Dokumen Sumber:
1.     Penggambaran Tokoh dari Ketatabahasaan :
“Heh,, dasar gak punya otak lo!! Lo pikir dengan lu pake kerudung terus gue bisa langsung maafin elo, hah?? Gak segampang itu Al. Sampe lu nangis darah pun gue nggak akan maafin lo Alya! Inget itu!!”



2.     Penggambaran Tokoh oleh Tokoh lain :
“Ya ampun, Aga!! coba lu liat ke sana deh!! Itu kan Alfri. Teryata bener ya, kata cewek-cewek di sekolah ini kalo ketua kelas IPA1 yang baru itu ternyata ganteng dan ramah banget ya! Tuh,, liat deh! dia senyum ke arah kita!!” ucap Crishtine semangat.



3.     Penggambaran Tokoh dari Jalan Pikiran yang Dikemukakan oleh Penulis :
“Mungkin yang lo rasain bukan pengin punya cowok Joy, tapi perasaan ingin dicintai, ingin berharga buat orang lain dan ingin merasa kita cantik.” Wening menerawang dengan wajah penuh arti sekaligus begitu teduh.

c. Alur (Plot)
Alur adalah urutan jalan cerita dalam cerpen yang di sampaikan oleh penulis. Dalam menyampaikan cerita, ada tahapan-tahapan alur yang disampaikan oleh sang penulis. Diataranya:
  1. Tahap perkenalan.
  2. Tahap penanjakan.
  3. Tahap klimaks.
  4. Anti klimaks
  5. Tahap penyelesaian.
Tahap-tahap alur tersebut harus ada dalam sebuah cerita. Tujuannya adalah agar cerita itu tak membingungkan sang pembaca. Ada 2 jenis alur yang biasanya digunakan oleh para penulis, yaitu:
Alur maju: Alur ini menceritakan jalan cerita yang urut dari awal perkenalan tokoh, situasi lalu memunculkan masalah hingga puncak masalah dan terakhir penyelesaian masalah. Jadi intinya, pada alur maju ditemukan jalan cerita yang urut seseuai dengan tahapan-tahapannya.
Alur mundur: Di alur ini, penulis menceritakan jalan cerita secara tidak urut. Bisa saja penulis menceritakan konflik terlebih dahulu, lalu kemudian menengok kembali peristiwa yang menjadi sebab konflik itu terjadi.
d. Latar
Latar mengacu pada suasana, waktu dan tempat terjadinya cerita tersebut. Latar akan memberikan kesan konkret pada suatu cerita pendek. Ada 3 jenis latar dalam sebuah cerpen yakni latar waktu, tempat dan suasana.

Materi yang Disediakan:
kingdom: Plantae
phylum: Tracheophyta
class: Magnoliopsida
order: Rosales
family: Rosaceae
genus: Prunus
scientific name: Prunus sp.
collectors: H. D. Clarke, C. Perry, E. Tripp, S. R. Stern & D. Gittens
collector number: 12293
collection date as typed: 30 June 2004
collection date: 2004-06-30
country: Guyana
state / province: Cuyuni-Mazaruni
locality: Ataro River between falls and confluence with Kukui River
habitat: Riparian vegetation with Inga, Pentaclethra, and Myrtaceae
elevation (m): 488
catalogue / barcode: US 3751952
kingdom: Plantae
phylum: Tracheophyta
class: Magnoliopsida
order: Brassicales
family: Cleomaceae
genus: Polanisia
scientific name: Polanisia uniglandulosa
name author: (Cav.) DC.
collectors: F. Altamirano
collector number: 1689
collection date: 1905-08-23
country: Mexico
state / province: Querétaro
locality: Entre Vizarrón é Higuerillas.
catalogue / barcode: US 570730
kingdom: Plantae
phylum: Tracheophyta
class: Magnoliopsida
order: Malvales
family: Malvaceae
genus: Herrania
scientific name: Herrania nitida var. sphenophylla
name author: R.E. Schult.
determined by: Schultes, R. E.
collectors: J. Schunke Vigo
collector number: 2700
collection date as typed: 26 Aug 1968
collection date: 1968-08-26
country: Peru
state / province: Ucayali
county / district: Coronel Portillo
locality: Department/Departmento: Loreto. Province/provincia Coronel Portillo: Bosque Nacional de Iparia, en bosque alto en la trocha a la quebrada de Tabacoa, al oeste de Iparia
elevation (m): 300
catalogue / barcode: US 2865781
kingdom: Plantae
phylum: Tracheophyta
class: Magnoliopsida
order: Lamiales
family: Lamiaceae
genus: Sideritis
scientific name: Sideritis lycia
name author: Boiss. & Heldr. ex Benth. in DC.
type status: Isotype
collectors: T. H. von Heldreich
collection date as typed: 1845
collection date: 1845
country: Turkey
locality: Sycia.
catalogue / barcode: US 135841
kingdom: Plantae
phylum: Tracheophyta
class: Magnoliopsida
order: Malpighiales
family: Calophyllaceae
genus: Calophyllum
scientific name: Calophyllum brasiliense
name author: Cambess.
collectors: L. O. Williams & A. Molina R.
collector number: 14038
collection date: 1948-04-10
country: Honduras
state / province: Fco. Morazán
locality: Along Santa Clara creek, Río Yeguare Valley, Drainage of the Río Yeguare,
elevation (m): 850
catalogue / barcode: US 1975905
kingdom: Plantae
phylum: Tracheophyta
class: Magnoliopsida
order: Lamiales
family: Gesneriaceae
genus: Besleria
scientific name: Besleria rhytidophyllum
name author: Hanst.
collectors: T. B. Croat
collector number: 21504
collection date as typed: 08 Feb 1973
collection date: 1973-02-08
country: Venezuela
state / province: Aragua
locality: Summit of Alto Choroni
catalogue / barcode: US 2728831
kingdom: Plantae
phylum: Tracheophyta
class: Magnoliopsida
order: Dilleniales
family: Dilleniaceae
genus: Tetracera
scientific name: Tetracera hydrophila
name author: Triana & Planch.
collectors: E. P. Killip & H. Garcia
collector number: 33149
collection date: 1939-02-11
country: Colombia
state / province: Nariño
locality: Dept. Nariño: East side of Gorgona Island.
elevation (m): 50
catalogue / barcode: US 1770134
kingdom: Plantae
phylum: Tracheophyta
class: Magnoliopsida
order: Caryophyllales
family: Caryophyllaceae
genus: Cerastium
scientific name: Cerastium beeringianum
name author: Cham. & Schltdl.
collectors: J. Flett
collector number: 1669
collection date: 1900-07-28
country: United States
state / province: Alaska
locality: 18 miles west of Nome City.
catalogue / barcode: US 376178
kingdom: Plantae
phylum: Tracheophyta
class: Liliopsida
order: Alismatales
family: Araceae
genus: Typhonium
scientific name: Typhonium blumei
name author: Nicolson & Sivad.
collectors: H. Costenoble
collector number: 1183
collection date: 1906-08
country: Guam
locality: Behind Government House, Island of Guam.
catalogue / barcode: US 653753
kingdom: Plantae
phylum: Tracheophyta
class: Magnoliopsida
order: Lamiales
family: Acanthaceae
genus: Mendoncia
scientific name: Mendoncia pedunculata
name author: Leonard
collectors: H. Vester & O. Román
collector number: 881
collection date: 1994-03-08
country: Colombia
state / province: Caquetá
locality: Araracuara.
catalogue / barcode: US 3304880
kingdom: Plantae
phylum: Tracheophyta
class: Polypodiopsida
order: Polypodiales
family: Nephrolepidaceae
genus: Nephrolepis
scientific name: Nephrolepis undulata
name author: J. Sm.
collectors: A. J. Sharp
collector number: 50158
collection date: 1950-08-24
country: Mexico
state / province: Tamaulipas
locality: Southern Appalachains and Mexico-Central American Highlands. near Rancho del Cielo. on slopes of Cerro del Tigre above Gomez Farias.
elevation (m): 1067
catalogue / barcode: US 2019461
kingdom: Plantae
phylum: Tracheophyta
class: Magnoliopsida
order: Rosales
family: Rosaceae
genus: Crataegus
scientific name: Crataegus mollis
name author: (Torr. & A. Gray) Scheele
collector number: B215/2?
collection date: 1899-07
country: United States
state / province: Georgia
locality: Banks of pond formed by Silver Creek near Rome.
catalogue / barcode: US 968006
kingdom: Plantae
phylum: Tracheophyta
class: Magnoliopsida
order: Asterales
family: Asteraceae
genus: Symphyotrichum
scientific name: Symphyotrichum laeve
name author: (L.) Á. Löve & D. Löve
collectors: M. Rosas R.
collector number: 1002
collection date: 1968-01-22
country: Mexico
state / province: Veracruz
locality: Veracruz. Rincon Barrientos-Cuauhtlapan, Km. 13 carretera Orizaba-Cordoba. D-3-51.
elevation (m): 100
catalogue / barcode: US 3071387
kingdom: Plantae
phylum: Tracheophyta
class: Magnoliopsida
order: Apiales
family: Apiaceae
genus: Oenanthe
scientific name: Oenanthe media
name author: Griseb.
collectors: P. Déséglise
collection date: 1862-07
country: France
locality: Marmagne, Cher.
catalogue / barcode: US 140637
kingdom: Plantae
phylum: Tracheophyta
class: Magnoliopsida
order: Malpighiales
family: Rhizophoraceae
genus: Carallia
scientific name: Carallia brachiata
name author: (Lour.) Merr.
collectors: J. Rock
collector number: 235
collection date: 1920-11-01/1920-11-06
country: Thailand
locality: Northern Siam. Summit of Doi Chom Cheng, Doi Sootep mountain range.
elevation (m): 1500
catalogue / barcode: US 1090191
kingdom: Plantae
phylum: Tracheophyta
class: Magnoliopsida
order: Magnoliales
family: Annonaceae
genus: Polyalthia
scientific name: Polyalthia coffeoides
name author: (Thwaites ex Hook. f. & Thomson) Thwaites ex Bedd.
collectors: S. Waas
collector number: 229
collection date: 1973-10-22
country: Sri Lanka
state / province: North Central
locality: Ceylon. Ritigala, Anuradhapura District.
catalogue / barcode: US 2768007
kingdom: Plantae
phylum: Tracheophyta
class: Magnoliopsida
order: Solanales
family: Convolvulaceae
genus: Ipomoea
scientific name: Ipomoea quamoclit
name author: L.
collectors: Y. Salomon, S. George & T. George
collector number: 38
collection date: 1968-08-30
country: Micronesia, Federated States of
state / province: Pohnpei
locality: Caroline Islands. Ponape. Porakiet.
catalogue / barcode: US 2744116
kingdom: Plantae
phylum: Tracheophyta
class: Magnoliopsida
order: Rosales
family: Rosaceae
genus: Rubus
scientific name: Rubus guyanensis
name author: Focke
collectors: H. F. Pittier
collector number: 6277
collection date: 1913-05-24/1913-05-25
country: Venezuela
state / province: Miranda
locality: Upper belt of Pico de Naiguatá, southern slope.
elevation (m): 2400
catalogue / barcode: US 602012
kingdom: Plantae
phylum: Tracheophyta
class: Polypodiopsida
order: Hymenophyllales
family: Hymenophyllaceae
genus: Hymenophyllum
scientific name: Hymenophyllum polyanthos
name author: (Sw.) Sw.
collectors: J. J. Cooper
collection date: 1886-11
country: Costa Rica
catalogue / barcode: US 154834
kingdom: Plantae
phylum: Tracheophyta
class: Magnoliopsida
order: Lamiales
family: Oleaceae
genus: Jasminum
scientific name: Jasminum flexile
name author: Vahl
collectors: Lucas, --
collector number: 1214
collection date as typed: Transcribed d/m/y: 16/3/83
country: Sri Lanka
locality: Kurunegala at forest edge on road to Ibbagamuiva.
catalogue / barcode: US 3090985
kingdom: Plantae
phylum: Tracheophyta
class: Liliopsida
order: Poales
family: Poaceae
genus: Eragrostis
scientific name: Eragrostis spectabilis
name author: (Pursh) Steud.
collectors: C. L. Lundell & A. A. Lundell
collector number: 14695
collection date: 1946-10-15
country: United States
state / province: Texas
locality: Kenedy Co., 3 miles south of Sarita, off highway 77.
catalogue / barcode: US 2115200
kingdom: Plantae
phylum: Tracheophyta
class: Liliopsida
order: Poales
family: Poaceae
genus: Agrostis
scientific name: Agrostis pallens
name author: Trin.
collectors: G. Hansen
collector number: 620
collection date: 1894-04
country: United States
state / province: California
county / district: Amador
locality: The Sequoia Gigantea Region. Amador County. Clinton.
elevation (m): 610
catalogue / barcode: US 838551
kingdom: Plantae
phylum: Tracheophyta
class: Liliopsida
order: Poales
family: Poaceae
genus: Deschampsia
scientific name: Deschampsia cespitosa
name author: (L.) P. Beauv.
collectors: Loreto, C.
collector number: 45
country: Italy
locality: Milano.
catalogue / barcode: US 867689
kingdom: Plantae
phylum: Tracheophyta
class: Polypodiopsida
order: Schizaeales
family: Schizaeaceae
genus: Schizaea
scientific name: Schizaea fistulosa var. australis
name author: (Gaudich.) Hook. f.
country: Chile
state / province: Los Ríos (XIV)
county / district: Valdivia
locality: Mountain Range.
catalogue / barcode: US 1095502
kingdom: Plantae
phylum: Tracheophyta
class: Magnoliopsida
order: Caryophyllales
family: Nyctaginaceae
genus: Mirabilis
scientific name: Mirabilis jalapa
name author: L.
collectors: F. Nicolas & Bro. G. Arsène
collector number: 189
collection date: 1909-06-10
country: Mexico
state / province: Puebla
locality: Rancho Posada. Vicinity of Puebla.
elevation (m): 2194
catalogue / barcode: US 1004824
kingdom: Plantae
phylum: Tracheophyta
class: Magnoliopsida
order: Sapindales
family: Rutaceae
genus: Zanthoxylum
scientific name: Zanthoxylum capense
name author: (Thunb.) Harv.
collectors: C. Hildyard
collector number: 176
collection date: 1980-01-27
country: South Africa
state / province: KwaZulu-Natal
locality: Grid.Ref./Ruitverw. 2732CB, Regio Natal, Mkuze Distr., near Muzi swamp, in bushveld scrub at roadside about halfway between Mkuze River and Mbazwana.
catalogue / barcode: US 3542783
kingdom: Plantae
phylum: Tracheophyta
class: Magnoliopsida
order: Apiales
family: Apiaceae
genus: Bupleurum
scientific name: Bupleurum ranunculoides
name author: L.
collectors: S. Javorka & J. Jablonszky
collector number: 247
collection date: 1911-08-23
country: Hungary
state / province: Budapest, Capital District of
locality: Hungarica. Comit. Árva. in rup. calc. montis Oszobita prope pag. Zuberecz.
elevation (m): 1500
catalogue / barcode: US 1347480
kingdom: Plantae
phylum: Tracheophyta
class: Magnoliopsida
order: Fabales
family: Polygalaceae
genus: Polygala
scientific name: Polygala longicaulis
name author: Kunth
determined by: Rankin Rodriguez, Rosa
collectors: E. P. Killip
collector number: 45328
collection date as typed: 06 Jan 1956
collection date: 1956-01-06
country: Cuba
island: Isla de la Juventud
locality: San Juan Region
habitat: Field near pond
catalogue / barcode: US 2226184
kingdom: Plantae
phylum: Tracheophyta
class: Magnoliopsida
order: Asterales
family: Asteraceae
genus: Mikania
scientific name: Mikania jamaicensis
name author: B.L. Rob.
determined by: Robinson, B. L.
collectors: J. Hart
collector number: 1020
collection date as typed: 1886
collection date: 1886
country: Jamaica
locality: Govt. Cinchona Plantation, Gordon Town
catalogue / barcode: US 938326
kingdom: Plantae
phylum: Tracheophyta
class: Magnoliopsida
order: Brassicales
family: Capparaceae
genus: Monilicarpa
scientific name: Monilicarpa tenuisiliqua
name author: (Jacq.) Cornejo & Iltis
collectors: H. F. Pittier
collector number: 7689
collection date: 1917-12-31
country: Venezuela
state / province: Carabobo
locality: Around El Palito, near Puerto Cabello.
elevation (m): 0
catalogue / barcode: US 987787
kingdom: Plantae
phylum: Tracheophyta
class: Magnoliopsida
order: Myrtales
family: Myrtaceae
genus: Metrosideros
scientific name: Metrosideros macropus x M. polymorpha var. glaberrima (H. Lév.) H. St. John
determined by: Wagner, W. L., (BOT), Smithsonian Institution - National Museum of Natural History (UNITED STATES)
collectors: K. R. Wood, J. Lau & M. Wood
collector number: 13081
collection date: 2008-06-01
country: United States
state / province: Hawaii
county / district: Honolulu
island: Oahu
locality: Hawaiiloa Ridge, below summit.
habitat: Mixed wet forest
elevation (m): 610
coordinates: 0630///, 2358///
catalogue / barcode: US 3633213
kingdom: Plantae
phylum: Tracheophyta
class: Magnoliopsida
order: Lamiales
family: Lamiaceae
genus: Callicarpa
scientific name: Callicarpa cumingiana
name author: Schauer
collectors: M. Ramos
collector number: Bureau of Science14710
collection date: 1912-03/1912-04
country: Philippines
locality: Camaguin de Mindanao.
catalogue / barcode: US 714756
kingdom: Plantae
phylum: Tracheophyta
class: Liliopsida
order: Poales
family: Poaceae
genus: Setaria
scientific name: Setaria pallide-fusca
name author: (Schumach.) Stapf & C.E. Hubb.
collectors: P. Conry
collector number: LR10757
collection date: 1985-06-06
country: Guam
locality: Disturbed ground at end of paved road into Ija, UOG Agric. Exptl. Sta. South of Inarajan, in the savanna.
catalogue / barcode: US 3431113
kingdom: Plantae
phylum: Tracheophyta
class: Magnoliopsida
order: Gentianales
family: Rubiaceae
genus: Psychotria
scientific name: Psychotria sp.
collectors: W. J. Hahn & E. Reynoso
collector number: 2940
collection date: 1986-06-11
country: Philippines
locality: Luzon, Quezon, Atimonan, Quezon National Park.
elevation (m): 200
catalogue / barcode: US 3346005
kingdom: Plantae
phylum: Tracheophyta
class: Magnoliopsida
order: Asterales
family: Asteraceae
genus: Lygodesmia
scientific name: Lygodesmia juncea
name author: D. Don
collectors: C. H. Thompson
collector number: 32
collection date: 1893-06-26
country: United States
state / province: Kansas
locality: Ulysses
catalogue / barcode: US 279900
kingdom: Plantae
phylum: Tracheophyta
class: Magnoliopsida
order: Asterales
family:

Daftar Tugas:
1. Jawablah pertanyaan berikut berdasarkan dokumen sumber.
(a) Tahap apa yang disebutkan sebagai tahap ketiga dalam urutan tahapan alur?
(b) Siapa yang mengucapkan kalimat tentang Alfri sebagai ketua kelas IPA1 yang baru?
(c) Apa saja tiga jenis latar dalam sebuah cerpen?
2. Menurut dokumen sumber, mengapa tahap-tahap alur harus ada dalam sebuah cerita? Jelaskan dalam satu hingga tiga kalimat.
3. Salin kata demi kata bagian dokumen sumber yang dimulai dari "c. Alur (Plot)" dan diakhiri dengan "5. Tahap penyelesaian.".
Materi tersebut tidak diperlukan untuk mengerjakan tugas.

Jawaban Tugas:
1.
(a) Tahap klimaks.
(b) Crishtine.
(c) Latar waktu, latar tempat, dan latar suasana.

2. Tahap-tahap alur harus ada dalam sebuah cerita agar cerita tersebut tidak membingungkan pembaca.

3.
c. Alur (Plot)
Alur adalah urutan jalan cerita dalam cerpen yang di sampaikan oleh penulis. Dalam menyampaikan cerita, ada tahapan-tahapan alur yang disampaikan oleh sang penulis. Diataranya:
  1. Tahap perkenalan.
  2. Tahap penanjakan.
  3. Tahap klimaks.
  4. Anti klimaks
  5. Tahap penyelesaian.